20. In so far the argument of Mr.Chhotaray that upon waiver of loan the amount covered by such loan would partake the character of operational subsidy, we are unable to accept such a contention. Conceptually, “loan” and “subsidy” are two different concepts. As per the Concise Oxford English Dictionary, Indian Edition, the term “loan” has been explained as a thing that is borrowed, especially a sum of money that is expected to be paid back with interest; the action of lending. Black’s Law Dictionary, Eight Edition, describes “loan” as an act of lending; a grant of something for temporary use; a thing lent for the borrower’s temporary use, especially a sum of money lent at interest; to lend, especially money. In Supreme Court on Words and Phrases, it is stated that “loan” necessarily supposes a return of the money loaned; in order to be a loan, the advance must be recoverable; “loan” is an advance in cash which includes any transaction which in substance amounts to such advance. Having noted the above, we may revert back to what the Supreme Court has said regarding “loan” in Mahindra & Mahindra (supra). It is stated that “loan” generally refers to borrowing something, especially a sum of cash which is to be paid back alongwith interest decided by the parties. Therefore, the loanee or debtor is under a liability or obligation to pay back the loan amount i.e. the principal amount alongwith the interest agreed upon within a stipulated time frame. It is in this context that Supreme Court acknowledged the well settled principle that the creditor has the right to waive off the loan or the debt either partly or fully, thus absolving the debtor from the liability of repayment of loan.

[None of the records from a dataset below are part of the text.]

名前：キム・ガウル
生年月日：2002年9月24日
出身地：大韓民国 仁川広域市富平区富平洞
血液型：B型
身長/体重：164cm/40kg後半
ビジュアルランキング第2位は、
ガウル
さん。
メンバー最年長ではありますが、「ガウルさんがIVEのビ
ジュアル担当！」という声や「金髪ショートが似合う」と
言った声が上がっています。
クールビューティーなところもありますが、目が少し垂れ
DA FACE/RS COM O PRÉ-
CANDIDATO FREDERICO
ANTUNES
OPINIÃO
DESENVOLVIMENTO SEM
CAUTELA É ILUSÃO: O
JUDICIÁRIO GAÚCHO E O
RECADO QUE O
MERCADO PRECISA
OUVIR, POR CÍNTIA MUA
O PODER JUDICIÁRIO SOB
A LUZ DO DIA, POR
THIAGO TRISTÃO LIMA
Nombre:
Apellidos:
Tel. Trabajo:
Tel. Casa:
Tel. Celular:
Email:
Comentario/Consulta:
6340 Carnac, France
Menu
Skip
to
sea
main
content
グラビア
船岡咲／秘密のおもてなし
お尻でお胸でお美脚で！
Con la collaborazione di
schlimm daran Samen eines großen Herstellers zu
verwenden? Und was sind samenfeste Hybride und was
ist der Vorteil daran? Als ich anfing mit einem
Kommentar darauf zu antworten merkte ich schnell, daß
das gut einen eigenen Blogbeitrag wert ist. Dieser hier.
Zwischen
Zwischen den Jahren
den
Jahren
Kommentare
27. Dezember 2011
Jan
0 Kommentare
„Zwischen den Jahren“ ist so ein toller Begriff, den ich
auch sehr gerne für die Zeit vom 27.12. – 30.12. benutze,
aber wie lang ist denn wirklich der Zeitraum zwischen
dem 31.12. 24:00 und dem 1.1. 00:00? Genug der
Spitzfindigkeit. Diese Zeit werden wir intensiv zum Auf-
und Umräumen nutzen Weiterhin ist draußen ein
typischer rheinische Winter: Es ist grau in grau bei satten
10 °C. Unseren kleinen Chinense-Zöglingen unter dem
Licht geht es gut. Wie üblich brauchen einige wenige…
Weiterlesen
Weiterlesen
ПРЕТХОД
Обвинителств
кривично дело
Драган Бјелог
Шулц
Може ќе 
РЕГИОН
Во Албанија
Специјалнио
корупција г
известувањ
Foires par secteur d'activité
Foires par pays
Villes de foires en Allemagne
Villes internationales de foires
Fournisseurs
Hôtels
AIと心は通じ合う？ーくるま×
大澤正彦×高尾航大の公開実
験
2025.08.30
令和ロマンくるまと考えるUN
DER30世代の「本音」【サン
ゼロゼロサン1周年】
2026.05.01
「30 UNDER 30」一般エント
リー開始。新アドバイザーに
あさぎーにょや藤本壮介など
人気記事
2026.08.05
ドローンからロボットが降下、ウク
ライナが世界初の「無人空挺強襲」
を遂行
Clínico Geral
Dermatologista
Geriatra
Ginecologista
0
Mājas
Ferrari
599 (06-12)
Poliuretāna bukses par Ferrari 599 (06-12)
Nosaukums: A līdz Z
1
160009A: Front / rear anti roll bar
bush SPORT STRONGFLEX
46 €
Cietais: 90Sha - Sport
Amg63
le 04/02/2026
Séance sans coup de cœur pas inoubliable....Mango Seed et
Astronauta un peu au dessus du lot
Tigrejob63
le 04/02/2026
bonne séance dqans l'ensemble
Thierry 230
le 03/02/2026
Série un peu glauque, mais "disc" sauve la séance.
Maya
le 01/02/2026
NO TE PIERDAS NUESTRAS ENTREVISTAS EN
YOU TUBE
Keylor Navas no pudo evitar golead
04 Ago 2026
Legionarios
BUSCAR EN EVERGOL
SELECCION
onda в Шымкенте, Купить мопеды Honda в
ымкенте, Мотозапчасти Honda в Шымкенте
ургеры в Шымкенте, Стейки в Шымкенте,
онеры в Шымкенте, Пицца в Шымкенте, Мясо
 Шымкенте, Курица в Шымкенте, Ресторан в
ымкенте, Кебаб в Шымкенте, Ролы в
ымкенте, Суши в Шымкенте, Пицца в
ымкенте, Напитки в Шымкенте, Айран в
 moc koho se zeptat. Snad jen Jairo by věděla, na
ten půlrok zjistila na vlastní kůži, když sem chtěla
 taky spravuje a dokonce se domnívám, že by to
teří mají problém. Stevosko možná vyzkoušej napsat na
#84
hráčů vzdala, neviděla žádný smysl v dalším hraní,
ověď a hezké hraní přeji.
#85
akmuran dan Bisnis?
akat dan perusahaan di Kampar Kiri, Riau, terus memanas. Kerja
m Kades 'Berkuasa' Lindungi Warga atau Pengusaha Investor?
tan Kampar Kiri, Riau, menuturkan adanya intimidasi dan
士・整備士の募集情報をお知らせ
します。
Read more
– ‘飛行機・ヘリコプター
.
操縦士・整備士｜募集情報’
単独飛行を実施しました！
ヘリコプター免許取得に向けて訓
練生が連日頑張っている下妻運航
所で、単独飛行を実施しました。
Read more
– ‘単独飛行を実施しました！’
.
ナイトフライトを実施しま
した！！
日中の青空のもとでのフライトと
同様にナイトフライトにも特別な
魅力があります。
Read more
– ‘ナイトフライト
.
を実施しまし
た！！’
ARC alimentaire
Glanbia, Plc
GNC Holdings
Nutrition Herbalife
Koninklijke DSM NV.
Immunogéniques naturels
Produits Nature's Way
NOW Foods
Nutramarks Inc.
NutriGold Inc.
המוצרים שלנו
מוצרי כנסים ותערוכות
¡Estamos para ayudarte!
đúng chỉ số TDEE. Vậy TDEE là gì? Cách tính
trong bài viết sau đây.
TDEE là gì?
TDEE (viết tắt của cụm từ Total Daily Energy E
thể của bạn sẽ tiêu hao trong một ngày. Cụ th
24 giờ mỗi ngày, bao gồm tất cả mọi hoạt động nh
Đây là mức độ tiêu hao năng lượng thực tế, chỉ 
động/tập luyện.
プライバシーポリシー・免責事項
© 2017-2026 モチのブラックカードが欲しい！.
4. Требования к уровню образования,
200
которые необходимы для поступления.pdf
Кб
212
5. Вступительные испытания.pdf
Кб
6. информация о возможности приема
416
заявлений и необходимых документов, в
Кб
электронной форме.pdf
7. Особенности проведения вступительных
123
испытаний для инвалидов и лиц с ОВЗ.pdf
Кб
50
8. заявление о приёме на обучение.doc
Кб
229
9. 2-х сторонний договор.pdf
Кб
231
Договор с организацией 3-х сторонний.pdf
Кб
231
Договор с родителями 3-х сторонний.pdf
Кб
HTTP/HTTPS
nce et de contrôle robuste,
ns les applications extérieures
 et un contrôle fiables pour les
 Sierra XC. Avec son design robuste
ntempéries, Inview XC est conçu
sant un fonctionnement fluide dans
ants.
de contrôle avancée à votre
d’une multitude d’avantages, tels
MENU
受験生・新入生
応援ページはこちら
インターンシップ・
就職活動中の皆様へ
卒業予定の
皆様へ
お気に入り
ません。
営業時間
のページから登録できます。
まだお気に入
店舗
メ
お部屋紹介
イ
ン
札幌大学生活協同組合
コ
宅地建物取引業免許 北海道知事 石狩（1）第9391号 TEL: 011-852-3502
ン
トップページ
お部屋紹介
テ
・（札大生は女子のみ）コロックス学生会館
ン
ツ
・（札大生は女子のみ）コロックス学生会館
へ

21. In contra-distinction, “subsidy” has been explained in the Concise Oxford English Dictionary, Indian Edition, as a sum of money granted from public funds to help an industry or business keep the price of a commodity or service low; a sum of money granted to support an undertaking held to be in the public interest i.e., a grant or contribution of money. As per Black’s Law Dictionary, Eight Edition, “subsidy” has been defined as a grant usually made by the Government to any enterprise whose promotion is considered to be in the public interest; although Governments sometimes make direct payments (such as cash grants), subsidies are usually indirect. A subsidy granted for production or bringing into existence any new asset of the assessee would be construed to be a capital receipt whereas a subsidy granted for the purpose of assisting the assessee to carry on its already existing business would be in the nature of revenue receipt and thus taxable. Therefore, when a subsidy is given, the character thereof in the hands of the recipient - whether revenue or capital – would have to be determined having regard to the purpose for which it is given. In Sahney Steel and Press Works Ltd. (supra), Supreme Court held that subsidy provided by the Andhra Pradesh Government was basically an endeavour of the state to extend a helping hand to the newly set up industries to enable them to be viable and competitive.

22. Thus, from a careful analysis, it is evident that there is a fundamental difference between “loan” and “subsidy” and the two concepts cannot be equated. While “loan” is a borrowing of money required to the repaid back with interest; “subsidy” is not required to be repaid back being a grant. Such grant is given as part of a public policy by the state in furtherance of public interest. Therefore, even if a “loan” is written off or waived, which can be for various reasons, it cannot partake the character of a “subsidy”.

23. From the discussions and reasons aforementioned, we find sufficient force in the contention of the appellant. The substantial question of law therefore is answered in favour of the assessee by holding that waiver of loan cannot be brought to tax under Section 28(iv) of the Act.

24. Appeal is accordingly allowed but there shall be no order as to cost.